The Mandala Garden can be combined with the Keyhole Garden to improve aesthetics and provide an even more memorable user experience while still retaining function. Although, according to Nielsen’s Usability Heuristic #8: Aesthetic and Minimalist Design, states “clarity will always win over visual flourish”, implying less-is-more, the Mandala Garden is a strong example of aesthetically pleasing design giving high informational value.

Nielsen states designs should “leverage universal visual patterns that carry positive connotations”. If ever there was a symbol that carried positive connotations across time and cultures, the ancient Mandala is it. So, it is safe to say the Mandala form has one of the highest visual values. Furthermore, a Mandala Garden is designed to have a maximum productive area through employing polyculture gardening (growing different plant species together in the same area), thus giving it high informational value.

How a home gardener will implement it is simply by selecting the plants they want to grow, based on their needs, and plant them in each of the Keyhole Garden beds throughout the Mandala Garden. Simple!

The UX of Gardening
Photo of Terra Alta Permaculture Education Center

Market Gardens

Market Gardening was popularised by Canadian farmer Jean-Martin Fortier in response to the needs of small-scale commercial farmers.
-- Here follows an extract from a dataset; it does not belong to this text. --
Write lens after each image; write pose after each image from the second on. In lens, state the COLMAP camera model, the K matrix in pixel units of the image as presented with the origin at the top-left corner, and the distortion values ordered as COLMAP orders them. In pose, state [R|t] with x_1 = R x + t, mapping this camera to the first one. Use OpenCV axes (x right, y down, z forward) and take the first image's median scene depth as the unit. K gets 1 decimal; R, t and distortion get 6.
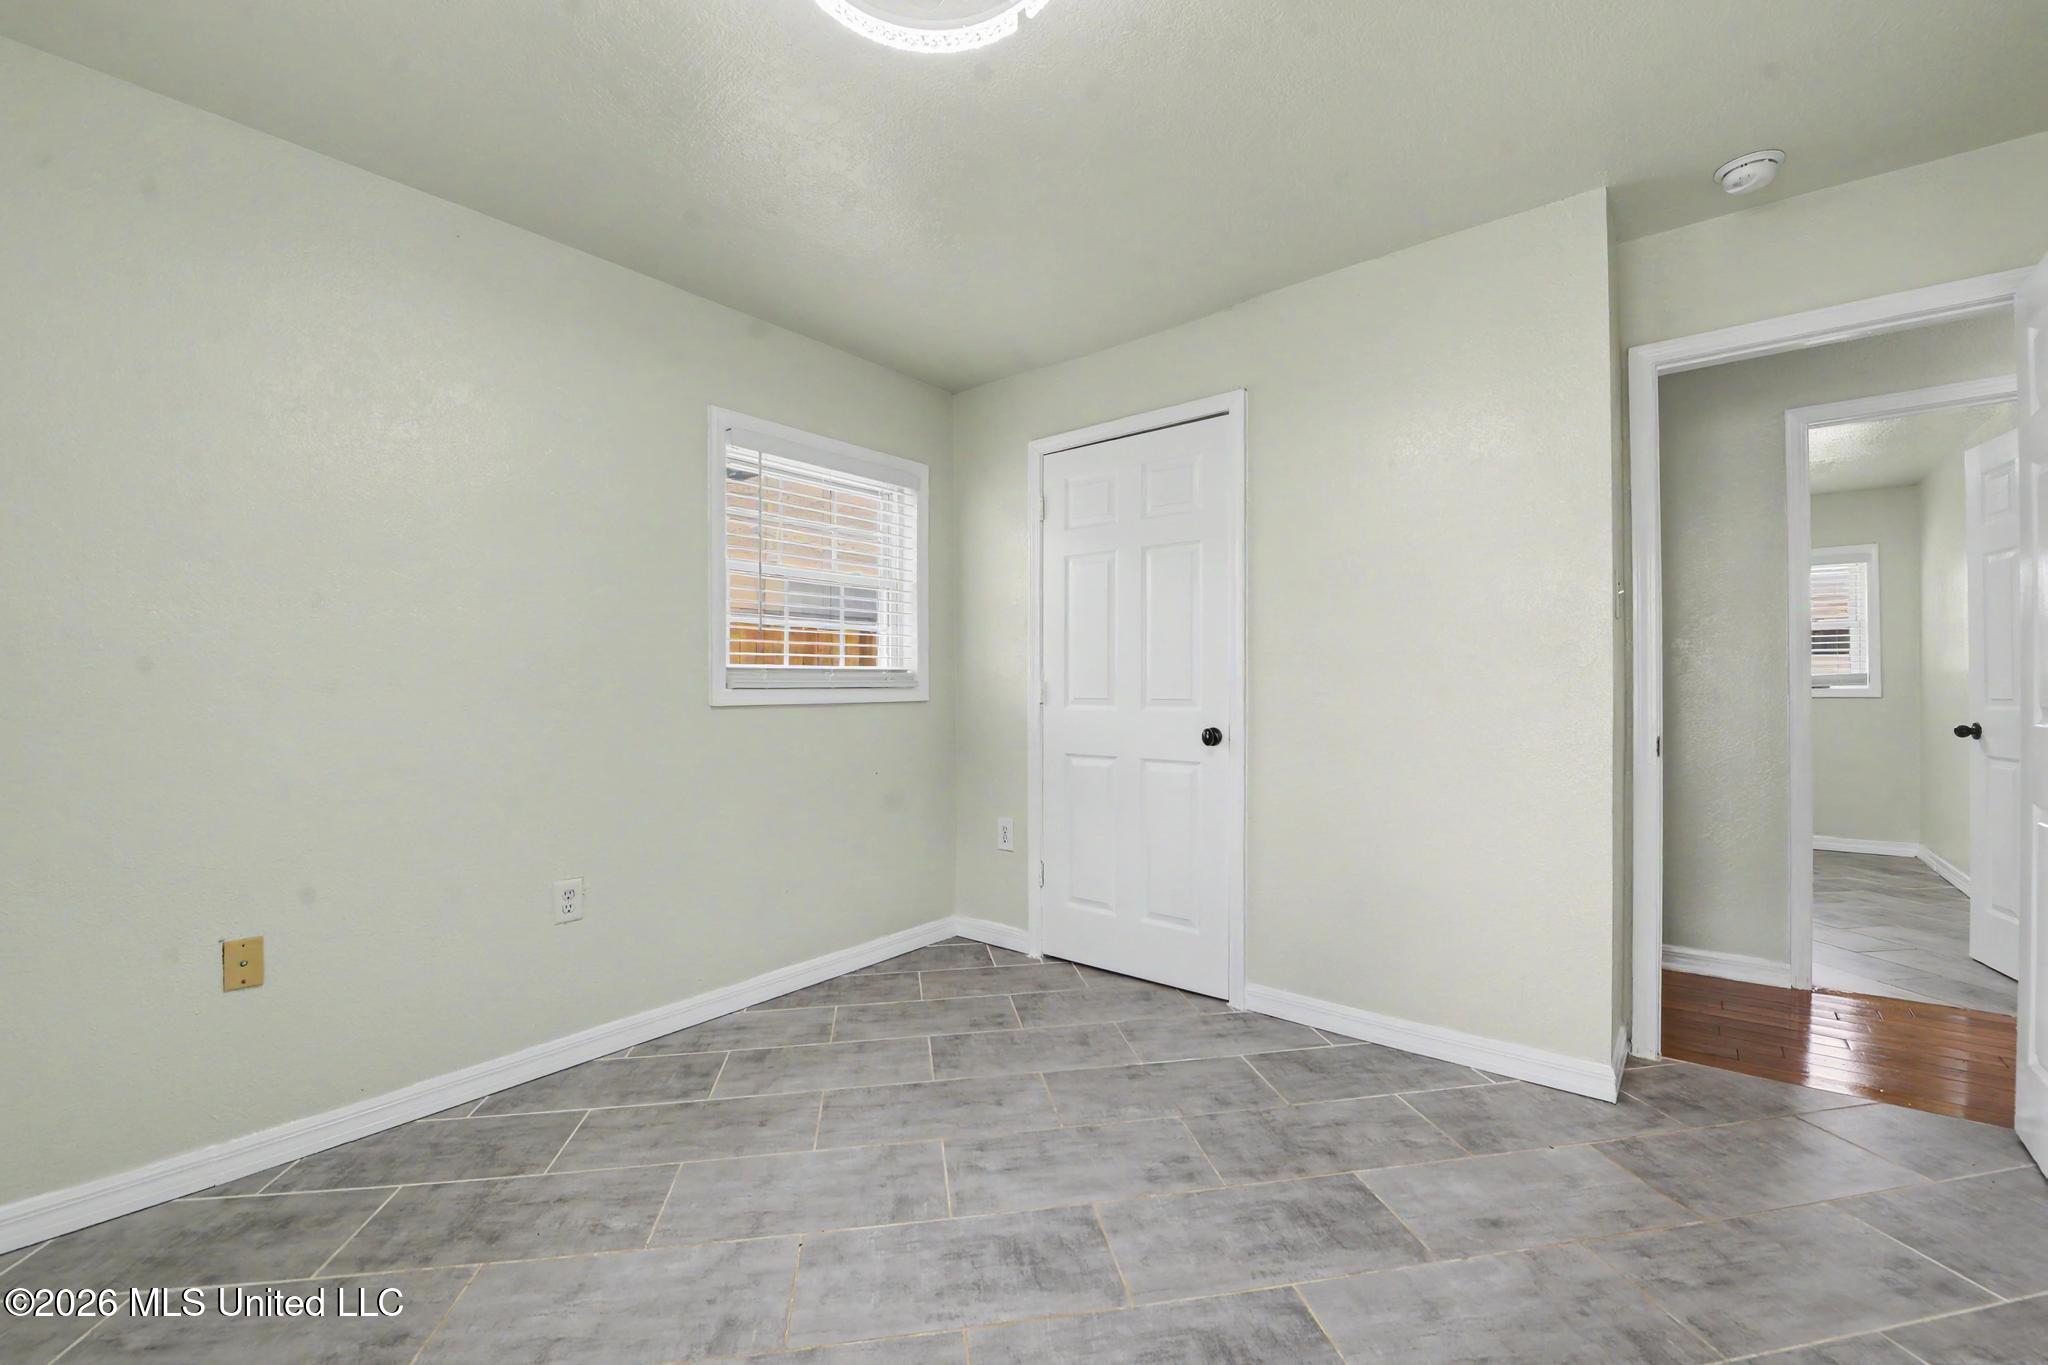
lens RADIAL K [[822.4, 0, 1016.9], [0, 822.4, 681.3], [0, 0, 1]] dist [-0.020160, -0.000474]
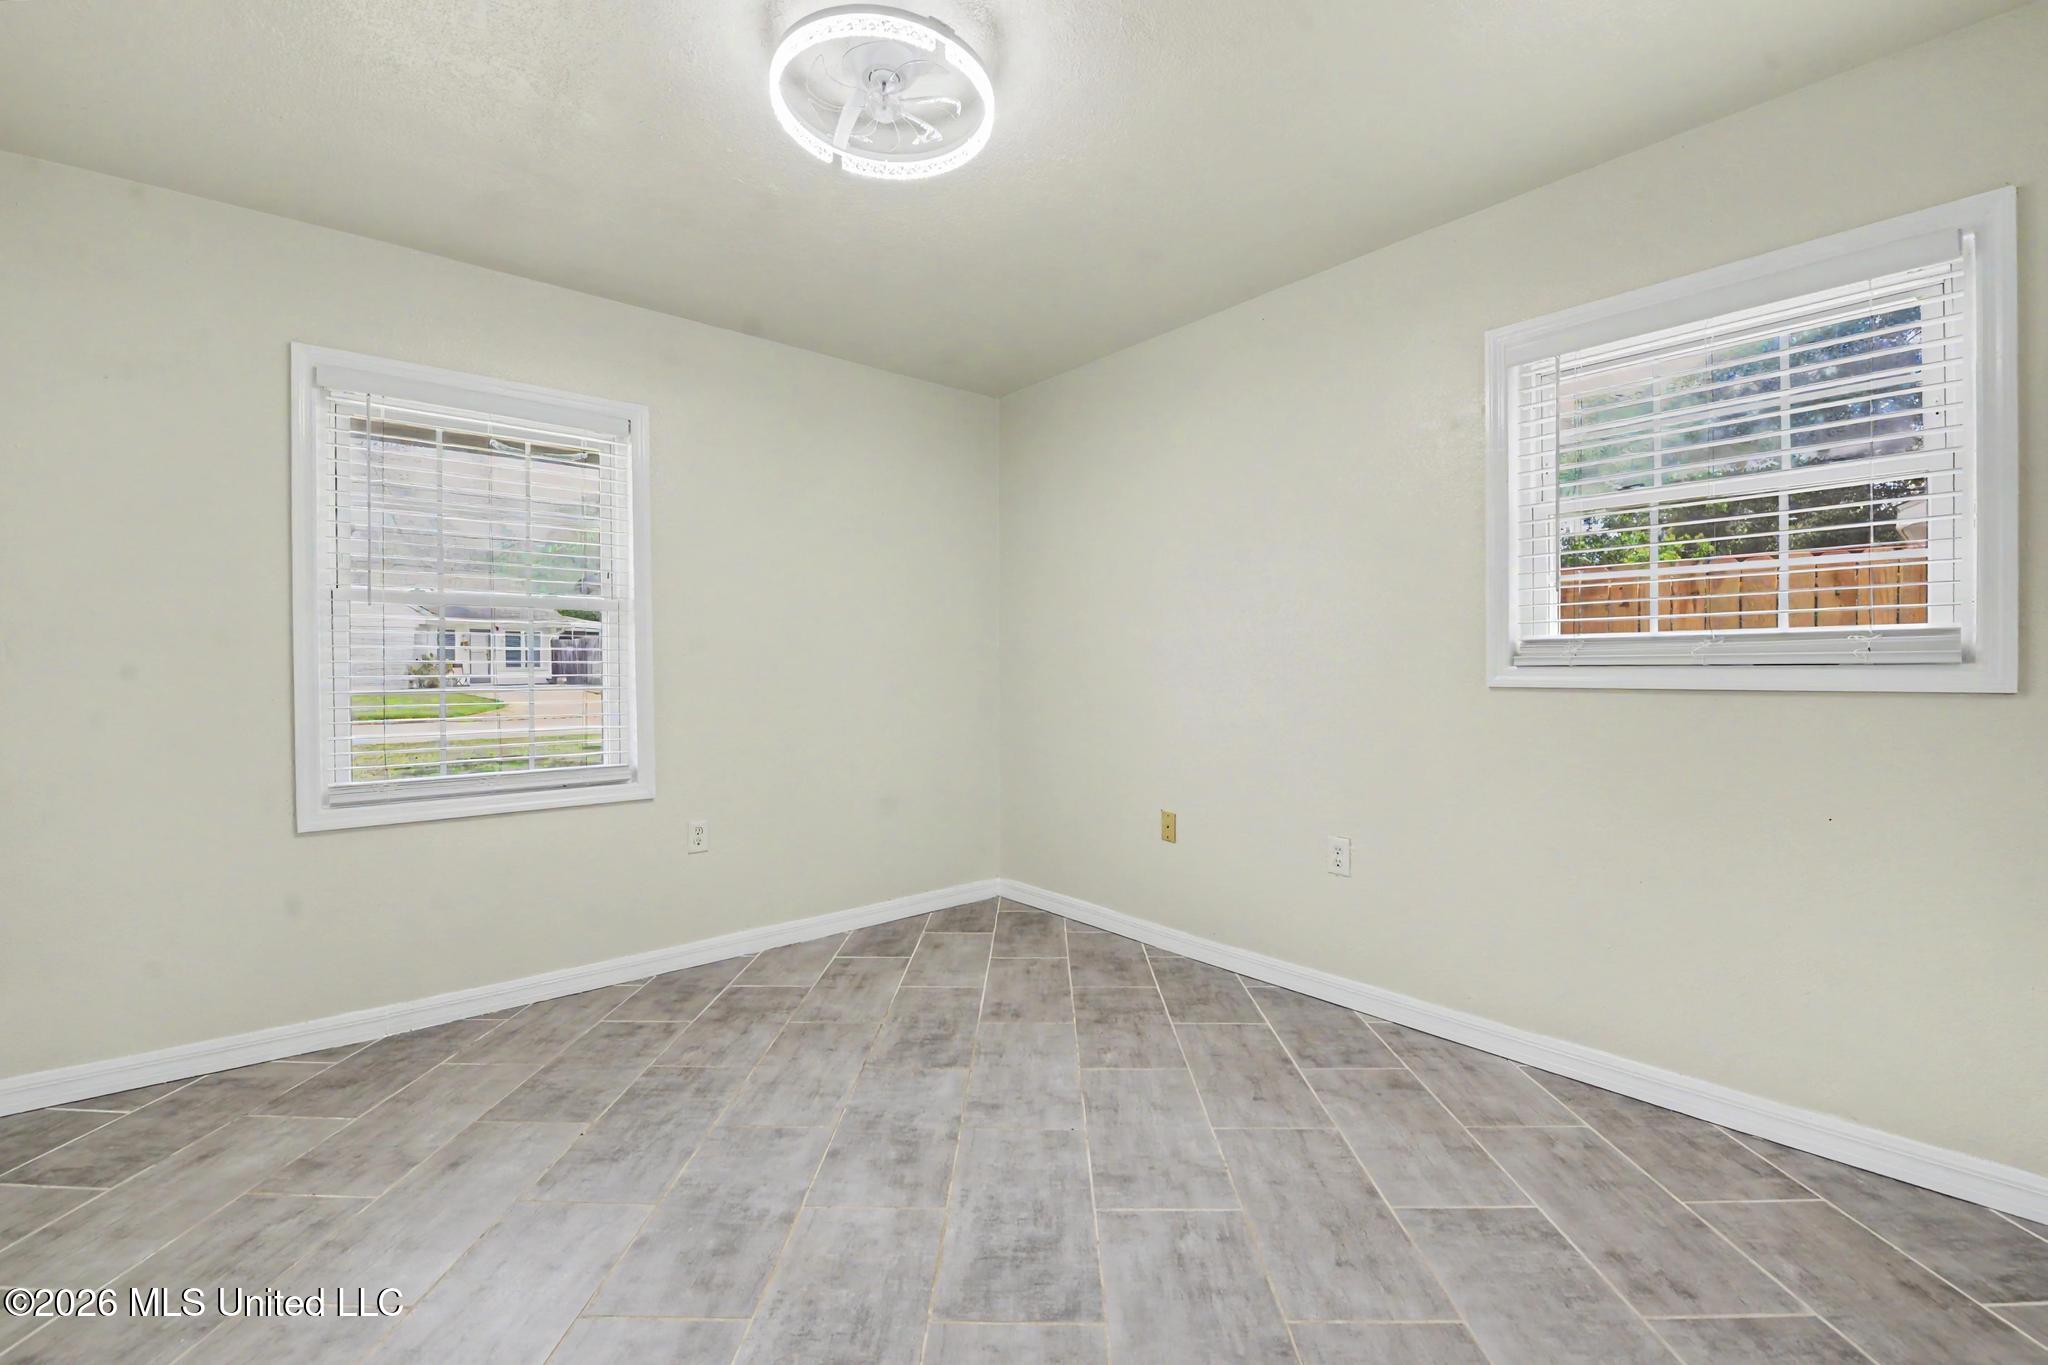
lens RADIAL K [[822.4, 0, 1006.9], [0, 822.4, 671.7], [0, 0, 1]] dist [-0.020160, -0.000474]
pose [[-0.177011, 0.012578, -0.984129, 0.618633], [0.013563, 0.999855, 0.010339, -0.001033], [0.984115, -0.011518, -0.177155, 0.742673]]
The problem: farmers have sore backs and legs from bending all day and walking back and forth from garden bed to garden bed. The large widths of garden beds make farmers hyperextend their backs to harvest from the center of the bed, causing many farmers to retire early or face health problems. Think of Market Gardening as the revolution for small-scale commercial farmers as ergonomics was to the office workplace.

If we zoom out, large-scale/monoculture farming is actually bad design. It isn’t human scale, exuberantly expensive, and not planned to meet human needs but exceed them. And we can understand this as a lot of things are built out of human proportions in our world today, not just farming. Market Gardening is human scale. It is human and user-centered in the truest sense of the word.
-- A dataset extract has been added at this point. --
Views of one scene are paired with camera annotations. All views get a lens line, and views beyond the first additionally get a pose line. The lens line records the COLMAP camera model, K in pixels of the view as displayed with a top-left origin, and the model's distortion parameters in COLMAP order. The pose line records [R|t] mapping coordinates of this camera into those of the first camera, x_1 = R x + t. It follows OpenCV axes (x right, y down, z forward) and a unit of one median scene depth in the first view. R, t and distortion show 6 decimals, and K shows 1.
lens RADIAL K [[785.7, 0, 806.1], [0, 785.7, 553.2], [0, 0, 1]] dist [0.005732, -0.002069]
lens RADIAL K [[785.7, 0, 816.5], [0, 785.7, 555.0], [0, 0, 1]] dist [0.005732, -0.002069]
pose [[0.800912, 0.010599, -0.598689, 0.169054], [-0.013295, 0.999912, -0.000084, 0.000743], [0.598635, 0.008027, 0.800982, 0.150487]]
So what exactly is Jean-Martin Fortier’s design solution? Having 30” (width) raised garden beds as there are a lot of advantages with 30” for posture. You can harvest a lot from the crouching position as the beds are raised and it’s easy to harvest from the centre of the 30” bed. The crouching down is the correct position to be harvesting to be in to maintain your back. You also save time. You can easily step over a 30” bed from one path to the other whereas for a 45” bed you would have to walk out and around the bed to get to the next one. As harvesting is half the work on the farm, you need to be comfortable.

Whatsmore, row lengths are also standardised (the farmer can pick whether they want 100, 80 or 60 ft rows) so that all the row covers, insect nets, irrigation lines etc. are the same size which will save farmers time in looking for the right size, increasing efficiency.

The UX of Gardening
Illustration from The Market Gardener by JM Fortier

All in all, a Market Garden design saves time by minimizing foot circulation (hop over bed rows) and is more ergonomic (farmers harvest in the crouching position). It is a design concept that has proven profitable (45% profit margin) by considering the user and looks to enable the longevity of one’s work. And this is what we want to do for a website when improving its UX - make it better at converting.

Conclusion

When designing for any system, natural or digital, it’s important to always take time to observe it first in order to discover if anything is out of balance just as we would during a Heuristic Evaluation. 

Natural systems are resilient and are, in fact, the best UX designers - so we had better pay closer attention to nature!